[SOURCE DOCUMENT — start]

The progress status with kafka stream displays the "startOffset" and "endOffset" values per batch. This is listed topic-partition wise the start to end offsets per trigger batch of streaming query.

After listening to some of you, and the presentations at Spark Summit in SF, I am transitioning from d-streams to structured streaming however I am seeing some weird results.

My use case is as follows: I am reading in a stream from a kafka topic, transforming a message, and writing the transformed message to another kafka topic.

While running my stream, I can see the transformed messages on the output topic so I know the basic structure of my stream seems to be running as intended.

Inside my transformation, I am logging the total transform time as well as the raw message being transformed. (Java by the way)

The 2 weird things I am seeing:
1) I am seeing that the consumer lag for this particular consumer group on the input topic is increasing. This does not make sense to me - looking at the transform time from the logs, it should easily be able to handle the incoming feed. To give an example the transform times are < 10 ms per record and the sample of data does not contain > 100 messages per second. The stream should be reducing consumer lag as it runs (especially considering multiple workers and partitions)

2) I am seeing the same log transformation messages over and over on the dataproc spark cluster logs. For example, I am currently looking at my logs and the last 20+ log messages are the exact same

I thought 2 may be due to offsets not being handled correctly, but I am seeing a reasonable range of transformed messages on the target topic, and I'm using the built in checkpointing for spark to handle the offsets for me.

In terms of 1, why would I be seeing the same log messages over and over? It doesnt make sense to me - wouldnt the message only be transformed once and it's offset committed?

[SOURCE DOCUMENT — finish]

* **EXERCISE**:
Retype everything in the Kafka streaming thread from "I thought 2" down to "offsets for me.".

[DATA EXTRACT — start]

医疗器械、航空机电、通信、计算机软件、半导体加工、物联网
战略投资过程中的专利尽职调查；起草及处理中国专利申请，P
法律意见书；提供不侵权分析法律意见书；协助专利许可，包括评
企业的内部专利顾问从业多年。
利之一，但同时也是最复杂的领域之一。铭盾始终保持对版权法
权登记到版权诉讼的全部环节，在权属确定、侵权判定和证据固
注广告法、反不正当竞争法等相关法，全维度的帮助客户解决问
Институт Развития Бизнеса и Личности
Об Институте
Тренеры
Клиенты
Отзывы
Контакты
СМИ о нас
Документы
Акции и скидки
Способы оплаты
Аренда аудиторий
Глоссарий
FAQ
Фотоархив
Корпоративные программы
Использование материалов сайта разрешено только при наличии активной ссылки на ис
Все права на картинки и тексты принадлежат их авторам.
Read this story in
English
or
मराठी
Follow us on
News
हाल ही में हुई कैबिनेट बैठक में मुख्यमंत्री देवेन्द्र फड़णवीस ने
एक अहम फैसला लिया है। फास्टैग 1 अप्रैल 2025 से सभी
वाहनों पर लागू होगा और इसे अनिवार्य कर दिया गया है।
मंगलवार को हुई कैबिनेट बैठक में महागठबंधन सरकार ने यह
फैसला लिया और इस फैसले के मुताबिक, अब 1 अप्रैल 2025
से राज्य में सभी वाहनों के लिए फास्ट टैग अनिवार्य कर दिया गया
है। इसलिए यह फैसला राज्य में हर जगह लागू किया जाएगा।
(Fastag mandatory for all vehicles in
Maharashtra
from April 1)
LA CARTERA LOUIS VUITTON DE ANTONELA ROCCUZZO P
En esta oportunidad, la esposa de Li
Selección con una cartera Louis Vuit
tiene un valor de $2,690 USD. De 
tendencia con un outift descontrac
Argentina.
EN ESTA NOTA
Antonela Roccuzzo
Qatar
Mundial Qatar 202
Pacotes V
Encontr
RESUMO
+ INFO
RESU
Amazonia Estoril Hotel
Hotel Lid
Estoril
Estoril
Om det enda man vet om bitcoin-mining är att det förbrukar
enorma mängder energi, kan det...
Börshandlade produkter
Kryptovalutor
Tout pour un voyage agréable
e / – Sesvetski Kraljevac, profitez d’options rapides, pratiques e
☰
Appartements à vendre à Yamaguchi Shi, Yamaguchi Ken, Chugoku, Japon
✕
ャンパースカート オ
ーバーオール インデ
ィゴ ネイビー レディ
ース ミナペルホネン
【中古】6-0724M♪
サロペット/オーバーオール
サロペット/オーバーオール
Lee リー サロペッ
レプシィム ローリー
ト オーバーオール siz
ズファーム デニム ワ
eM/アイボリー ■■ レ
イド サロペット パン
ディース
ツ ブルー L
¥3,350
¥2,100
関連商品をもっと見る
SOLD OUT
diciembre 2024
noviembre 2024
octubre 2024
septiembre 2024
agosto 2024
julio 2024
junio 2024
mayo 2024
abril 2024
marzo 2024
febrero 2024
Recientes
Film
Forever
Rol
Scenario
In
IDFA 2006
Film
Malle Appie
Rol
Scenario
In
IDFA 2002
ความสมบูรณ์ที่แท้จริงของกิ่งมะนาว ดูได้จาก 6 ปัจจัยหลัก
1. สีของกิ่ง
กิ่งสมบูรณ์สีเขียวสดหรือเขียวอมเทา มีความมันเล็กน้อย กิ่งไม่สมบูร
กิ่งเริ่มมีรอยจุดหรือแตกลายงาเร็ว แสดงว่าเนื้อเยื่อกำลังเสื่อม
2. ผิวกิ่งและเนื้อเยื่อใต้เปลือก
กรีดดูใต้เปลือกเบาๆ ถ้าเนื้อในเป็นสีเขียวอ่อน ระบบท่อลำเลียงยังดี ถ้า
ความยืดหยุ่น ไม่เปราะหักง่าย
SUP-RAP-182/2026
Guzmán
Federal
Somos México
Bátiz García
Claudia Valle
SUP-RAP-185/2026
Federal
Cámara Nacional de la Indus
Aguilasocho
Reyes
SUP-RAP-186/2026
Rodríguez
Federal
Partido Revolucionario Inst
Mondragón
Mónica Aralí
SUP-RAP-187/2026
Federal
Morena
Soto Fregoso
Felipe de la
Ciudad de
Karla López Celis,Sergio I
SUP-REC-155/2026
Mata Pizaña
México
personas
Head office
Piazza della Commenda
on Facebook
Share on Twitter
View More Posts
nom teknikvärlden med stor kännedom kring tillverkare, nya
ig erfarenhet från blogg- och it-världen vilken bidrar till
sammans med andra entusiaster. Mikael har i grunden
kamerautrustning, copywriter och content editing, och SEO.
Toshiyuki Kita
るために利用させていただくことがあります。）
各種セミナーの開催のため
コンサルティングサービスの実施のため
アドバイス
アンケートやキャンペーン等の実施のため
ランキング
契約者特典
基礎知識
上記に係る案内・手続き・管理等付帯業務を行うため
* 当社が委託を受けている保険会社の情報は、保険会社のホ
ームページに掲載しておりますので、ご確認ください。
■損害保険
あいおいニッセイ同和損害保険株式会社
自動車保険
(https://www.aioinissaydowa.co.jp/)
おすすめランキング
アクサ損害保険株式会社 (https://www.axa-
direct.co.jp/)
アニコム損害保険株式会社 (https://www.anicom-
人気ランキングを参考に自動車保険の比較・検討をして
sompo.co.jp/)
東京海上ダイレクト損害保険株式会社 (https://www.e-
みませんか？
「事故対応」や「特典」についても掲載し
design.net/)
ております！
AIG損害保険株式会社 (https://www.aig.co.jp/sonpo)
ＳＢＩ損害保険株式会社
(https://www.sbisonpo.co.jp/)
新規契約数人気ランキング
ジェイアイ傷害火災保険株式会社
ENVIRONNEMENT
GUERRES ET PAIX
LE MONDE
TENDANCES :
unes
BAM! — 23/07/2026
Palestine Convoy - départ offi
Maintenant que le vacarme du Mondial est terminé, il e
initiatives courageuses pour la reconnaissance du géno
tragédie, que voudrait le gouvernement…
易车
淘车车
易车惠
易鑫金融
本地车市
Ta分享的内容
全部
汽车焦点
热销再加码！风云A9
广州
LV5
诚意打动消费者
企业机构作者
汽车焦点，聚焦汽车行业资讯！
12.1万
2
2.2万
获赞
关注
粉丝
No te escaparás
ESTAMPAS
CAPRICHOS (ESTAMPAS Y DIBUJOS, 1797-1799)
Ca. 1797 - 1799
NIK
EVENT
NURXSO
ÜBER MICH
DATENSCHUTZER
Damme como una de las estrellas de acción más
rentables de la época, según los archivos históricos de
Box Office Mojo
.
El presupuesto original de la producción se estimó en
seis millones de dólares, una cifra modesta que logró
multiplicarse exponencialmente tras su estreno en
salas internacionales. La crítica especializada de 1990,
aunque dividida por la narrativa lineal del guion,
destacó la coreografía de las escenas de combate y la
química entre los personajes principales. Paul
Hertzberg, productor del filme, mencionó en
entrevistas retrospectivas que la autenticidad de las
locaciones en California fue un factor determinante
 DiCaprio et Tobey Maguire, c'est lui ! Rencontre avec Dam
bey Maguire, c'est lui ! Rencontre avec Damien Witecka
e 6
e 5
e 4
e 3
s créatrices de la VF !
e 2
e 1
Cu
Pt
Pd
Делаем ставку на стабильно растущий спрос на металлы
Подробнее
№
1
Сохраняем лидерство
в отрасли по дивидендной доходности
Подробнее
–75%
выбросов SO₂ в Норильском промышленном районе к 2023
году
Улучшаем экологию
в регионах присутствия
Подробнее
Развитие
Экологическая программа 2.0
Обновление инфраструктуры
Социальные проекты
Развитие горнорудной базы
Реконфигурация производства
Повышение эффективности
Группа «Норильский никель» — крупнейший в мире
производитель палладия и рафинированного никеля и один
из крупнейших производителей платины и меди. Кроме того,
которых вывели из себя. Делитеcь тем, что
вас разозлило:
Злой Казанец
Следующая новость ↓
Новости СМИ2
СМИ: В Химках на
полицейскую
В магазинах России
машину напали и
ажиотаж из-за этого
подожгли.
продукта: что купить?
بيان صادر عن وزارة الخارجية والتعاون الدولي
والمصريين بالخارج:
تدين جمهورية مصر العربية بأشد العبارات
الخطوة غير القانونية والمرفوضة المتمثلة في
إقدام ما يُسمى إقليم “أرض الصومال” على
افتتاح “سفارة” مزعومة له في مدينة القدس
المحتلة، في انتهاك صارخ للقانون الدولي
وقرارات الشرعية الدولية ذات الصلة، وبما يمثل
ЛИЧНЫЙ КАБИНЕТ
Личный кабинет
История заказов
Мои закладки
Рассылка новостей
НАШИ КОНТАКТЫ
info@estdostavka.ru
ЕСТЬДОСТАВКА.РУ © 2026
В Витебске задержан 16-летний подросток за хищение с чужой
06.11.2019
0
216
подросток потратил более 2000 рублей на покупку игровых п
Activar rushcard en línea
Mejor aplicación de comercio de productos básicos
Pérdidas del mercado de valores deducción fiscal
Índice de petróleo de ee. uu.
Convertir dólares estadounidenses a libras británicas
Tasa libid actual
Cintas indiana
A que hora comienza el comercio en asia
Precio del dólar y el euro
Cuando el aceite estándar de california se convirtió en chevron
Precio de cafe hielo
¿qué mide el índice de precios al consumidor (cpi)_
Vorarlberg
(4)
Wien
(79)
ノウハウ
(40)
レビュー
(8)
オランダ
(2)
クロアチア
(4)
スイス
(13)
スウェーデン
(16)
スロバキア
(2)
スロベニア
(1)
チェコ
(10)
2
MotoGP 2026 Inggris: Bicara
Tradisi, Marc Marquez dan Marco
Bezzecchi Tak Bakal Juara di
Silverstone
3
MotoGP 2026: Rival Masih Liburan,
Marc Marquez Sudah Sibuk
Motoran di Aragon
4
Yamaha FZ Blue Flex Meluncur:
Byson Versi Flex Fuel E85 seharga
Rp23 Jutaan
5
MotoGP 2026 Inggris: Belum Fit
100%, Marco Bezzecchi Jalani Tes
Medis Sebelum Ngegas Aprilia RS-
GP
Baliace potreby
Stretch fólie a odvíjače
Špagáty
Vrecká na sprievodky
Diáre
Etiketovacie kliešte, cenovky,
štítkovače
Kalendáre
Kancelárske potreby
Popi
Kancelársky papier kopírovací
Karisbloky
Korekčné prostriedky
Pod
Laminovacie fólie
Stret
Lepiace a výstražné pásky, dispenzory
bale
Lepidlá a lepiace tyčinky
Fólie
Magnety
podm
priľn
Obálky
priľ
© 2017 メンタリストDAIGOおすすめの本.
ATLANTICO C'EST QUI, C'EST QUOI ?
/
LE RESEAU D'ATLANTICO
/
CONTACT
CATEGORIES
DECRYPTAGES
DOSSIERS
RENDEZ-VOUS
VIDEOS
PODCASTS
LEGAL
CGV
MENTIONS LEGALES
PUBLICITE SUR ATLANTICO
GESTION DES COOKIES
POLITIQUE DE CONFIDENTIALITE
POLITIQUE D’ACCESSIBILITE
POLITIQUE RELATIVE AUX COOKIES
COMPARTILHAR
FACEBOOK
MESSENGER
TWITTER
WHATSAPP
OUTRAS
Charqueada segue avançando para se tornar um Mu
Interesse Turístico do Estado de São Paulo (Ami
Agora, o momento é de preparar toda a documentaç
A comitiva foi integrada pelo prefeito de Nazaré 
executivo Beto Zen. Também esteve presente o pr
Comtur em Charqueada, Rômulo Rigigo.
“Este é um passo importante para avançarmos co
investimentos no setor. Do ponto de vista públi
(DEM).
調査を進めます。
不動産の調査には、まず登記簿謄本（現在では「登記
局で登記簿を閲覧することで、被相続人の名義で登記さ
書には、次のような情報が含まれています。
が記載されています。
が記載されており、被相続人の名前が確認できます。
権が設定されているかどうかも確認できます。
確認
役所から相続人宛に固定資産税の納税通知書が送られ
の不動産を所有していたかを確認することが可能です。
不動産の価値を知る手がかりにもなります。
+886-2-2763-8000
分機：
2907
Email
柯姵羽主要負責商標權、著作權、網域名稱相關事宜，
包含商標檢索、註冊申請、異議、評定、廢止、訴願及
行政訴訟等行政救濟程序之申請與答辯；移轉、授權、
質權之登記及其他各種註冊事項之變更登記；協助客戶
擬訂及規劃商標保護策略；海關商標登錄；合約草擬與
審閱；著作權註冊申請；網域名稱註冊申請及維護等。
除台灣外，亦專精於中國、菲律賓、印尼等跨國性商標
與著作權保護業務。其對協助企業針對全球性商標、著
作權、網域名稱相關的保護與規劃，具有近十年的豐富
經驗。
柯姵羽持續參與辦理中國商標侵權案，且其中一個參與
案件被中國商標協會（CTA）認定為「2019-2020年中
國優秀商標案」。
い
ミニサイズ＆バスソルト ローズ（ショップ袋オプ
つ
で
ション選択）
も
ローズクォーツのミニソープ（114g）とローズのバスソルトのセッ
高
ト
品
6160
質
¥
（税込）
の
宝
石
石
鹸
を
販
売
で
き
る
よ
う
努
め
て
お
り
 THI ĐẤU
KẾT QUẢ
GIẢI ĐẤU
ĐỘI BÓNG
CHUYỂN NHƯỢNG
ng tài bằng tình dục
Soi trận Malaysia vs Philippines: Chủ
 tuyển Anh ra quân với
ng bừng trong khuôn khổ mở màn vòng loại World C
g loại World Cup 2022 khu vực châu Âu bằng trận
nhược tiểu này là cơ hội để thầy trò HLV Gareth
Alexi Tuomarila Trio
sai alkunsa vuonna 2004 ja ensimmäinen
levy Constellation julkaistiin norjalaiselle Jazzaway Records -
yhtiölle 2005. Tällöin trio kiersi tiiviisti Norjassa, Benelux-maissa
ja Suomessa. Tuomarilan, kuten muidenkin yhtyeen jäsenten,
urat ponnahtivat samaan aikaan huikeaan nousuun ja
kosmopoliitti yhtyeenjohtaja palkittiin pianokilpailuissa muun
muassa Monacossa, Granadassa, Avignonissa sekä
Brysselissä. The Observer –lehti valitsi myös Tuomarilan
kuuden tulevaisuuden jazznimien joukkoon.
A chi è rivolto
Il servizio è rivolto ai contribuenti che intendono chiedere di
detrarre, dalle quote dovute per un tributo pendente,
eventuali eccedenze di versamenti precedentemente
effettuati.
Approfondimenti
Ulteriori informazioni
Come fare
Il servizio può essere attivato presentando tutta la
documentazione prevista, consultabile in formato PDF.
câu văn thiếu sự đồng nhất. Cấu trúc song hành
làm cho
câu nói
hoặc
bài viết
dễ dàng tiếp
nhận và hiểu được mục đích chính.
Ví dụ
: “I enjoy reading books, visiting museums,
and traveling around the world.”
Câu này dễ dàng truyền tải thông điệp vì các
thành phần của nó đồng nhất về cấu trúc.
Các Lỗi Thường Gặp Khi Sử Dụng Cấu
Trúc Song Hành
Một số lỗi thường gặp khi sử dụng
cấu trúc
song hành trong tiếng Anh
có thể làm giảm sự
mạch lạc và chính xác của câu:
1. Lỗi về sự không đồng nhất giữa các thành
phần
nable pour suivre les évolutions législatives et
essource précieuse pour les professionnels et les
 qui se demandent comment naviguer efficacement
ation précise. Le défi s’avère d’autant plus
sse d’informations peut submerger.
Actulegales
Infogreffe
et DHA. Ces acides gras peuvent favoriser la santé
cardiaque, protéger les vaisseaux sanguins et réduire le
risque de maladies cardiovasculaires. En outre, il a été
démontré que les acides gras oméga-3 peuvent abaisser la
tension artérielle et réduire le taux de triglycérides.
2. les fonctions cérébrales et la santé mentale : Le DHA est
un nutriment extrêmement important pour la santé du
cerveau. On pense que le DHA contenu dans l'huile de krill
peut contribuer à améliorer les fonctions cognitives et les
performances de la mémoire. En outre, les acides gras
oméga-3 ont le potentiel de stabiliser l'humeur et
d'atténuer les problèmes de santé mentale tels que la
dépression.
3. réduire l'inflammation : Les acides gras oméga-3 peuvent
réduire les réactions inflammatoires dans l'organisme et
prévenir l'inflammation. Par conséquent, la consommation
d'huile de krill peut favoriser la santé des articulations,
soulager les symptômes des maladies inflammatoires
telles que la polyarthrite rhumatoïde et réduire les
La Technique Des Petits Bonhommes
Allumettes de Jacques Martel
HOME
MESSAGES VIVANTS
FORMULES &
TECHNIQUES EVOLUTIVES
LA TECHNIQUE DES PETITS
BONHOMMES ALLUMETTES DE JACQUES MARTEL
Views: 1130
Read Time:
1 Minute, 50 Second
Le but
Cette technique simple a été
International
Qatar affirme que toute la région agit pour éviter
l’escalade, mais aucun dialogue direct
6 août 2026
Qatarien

[DATA EXTRACT — finish]

* **RESULT FOR THIS TASK**:
I thought 2 may be due to offsets not being handled correctly, but I am seeing a reasonable range of transformed messages on the target topic, and I'm using the built in checkpointing for spark to handle the offsets for me.